Please output exactly the run of lines that starts at the line with "Leluhur Laut Qi telah bergerak." and ends at the last line of the records below.

● Pictures paired with source code
*** Begin section ***

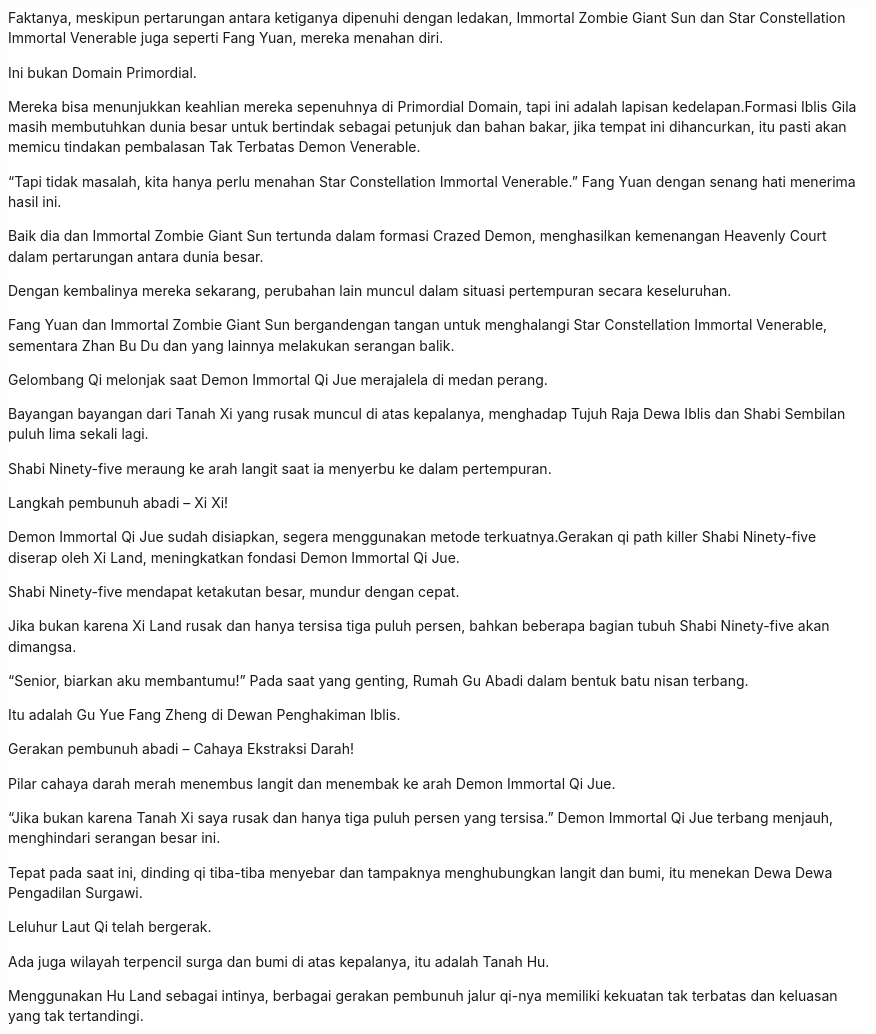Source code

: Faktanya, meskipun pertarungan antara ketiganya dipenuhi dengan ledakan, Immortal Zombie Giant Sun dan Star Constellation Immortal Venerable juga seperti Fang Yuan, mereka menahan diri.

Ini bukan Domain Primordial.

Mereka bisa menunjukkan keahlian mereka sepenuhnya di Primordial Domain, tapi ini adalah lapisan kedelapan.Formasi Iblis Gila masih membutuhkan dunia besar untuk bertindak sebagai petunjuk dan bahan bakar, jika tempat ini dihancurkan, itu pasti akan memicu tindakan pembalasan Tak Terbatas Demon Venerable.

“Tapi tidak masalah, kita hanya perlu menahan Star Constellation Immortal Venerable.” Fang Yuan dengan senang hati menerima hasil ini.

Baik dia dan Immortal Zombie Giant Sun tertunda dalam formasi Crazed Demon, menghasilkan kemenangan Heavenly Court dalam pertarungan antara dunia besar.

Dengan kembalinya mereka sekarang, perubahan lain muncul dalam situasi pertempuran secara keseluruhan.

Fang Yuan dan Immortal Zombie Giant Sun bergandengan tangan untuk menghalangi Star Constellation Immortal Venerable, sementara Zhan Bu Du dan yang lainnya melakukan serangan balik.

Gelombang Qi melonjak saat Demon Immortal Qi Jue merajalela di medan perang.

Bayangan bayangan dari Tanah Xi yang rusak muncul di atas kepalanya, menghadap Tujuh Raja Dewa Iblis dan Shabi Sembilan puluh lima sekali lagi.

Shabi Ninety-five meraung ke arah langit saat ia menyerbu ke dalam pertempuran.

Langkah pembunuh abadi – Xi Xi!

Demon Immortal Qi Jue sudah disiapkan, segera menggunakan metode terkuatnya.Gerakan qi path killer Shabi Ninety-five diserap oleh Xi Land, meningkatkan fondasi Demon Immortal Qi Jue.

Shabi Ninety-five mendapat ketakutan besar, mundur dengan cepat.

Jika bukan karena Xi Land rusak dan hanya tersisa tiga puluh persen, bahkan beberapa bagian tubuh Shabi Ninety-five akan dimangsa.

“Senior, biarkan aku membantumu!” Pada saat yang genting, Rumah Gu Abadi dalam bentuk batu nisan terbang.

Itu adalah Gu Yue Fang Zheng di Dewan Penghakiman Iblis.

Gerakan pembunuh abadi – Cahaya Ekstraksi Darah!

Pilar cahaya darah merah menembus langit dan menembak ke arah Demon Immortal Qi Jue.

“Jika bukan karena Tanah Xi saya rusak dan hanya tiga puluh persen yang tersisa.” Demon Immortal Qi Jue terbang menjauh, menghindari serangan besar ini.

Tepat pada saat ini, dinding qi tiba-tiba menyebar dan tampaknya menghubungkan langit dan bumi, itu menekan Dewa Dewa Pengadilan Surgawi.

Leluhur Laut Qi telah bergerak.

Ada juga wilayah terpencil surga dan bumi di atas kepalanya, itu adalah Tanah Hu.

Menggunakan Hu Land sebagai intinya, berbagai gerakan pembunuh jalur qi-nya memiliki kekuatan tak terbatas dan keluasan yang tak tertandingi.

*** End section ***

● WRITTEN SOLUTION
Leluhur Laut Qi telah bergerak.

Ada juga wilayah terpencil surga dan bumi di atas kepalanya, itu adalah Tanah Hu.

Menggunakan Hu Land sebagai intinya, berbagai gerakan pembunuh jalur qi-nya memiliki kekuatan tak terbatas dan keluasan yang tak tertandingi.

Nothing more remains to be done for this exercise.